UK retail sales rise in second quarter as summer takes hold

British Retail Consortium numbers buck trend of weakening consumer spending

UK retail sales rebounded in the second quarter, climbing the most since 2013 as warm weather tempted shoppers, according to the British Retail Consortium.

Retail sales rose 2.1 per cent from a year earlier on a like-for-like basis, the consortium said on Tuesday.

Food sales jumped 3.6 per cent, while non-food expenditure increased 0.9 per cent.

While consumers have so far been a driver of growth since Britain's vote to leave the European Union last year, the BRC data bucks a recent weakening trend.


Shop sales plunged in May, according to the Office for National Statistics, and a report Monday by IHS Markit and Visa showed consumer spending posted its worst quarter since 2013 in the three months through June.

Welcome pickup

"The arrival of summer provided a welcome pickup to sales growth in June," said BRC chief executive Helen Dickinson. "There's a question mark over whether this spending momentum will last, as household expenditure is increasingly squeezed from rising inflation and slowing wage growth."

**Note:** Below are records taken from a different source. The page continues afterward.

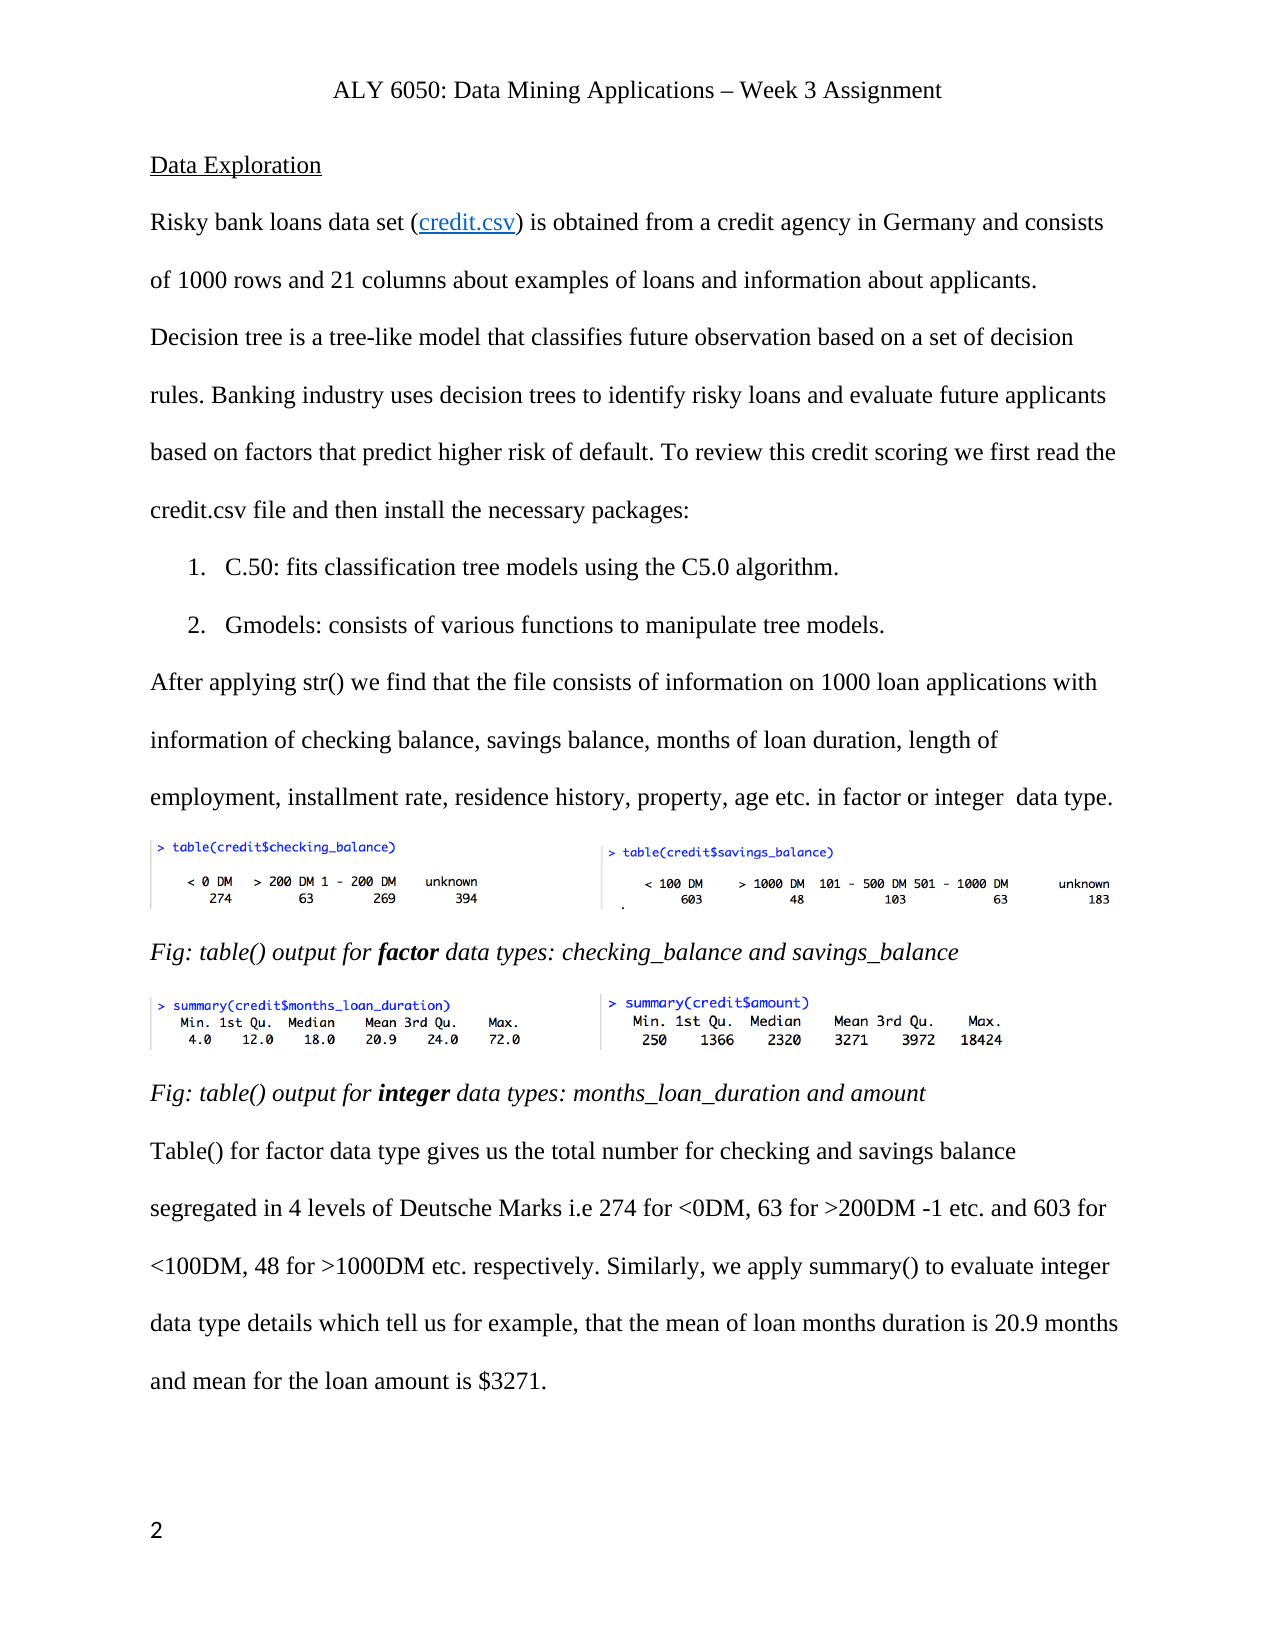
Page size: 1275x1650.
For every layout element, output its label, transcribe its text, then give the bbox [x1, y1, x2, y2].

picture [150, 840, 483, 909]
list Gmodels: consists of various functions to manipulate tree models. [187, 610, 1125, 639]
picture [150, 997, 533, 1050]
text After applying str() we find that the file consists of information on 1000 loan applications with information of checking balance, savings balance, months of loan duration, length of employment, installment rate, residence history, property, age etc. in factor or integer data type. [150, 667, 1125, 811]
picture [600, 994, 1011, 1050]
text Risky bank loans data set (credit.csv) is obtained from a credit agency in Germany and consists of 1000 rows and 21 columns about examples of loans and information about applicants. Decision tree is a tree-like model that classifies future observation based on a set of decision rules. Banking industry uses decision trees to identify risky loans and evaluate future applicants based on factors that predict higher risk of default. To review this credit scoring we first read the credit.csv file and then install the necessary packages: [150, 207, 1125, 524]
list C.50: fits classification tree models using the C5.0 algorithm. [187, 552, 1125, 581]
text Fig: table() output for factor data types: checking_balance and savings_balance [150, 937, 1125, 966]
text Table() for factor data type gives us the total number for checking and savings balance segregated in 4 levels of Deutsche Marks i.e 274 for <0DM, 63 for >200DM -1 etc. and 603 for <100DM, 48 for >1000DM etc. respectively. Similarly, we apply summary() to evaluate integer data type details which tell us for example, that the mean of loan months duration is 20.9 months and mean for the loan amount is $3271. [150, 1136, 1125, 1394]
text Fig: table() output for integer data types: months_loan_duration and amount [150, 1078, 1125, 1107]
text Data Exploration [150, 150, 1125, 179]
picture [600, 846, 1120, 909]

Despite the pickup, the UK economy grew a “sluggish” 0.3 per cent in the second quarter, according to estimates by PricewaterhouseCoopers.

"While retail sales growth has been somewhat stronger than in the first quarter, this is offset by slower estimated growth in transport, industrial production and construction," said chief economist John Hawksworth.

PwC’s estimate are based on its “nowcasting” model, which it says combines human judgment with artificial intelligence machine learning techniques, and has an accuracy of 94 per cent in predicting changes in direction of growth the past four years.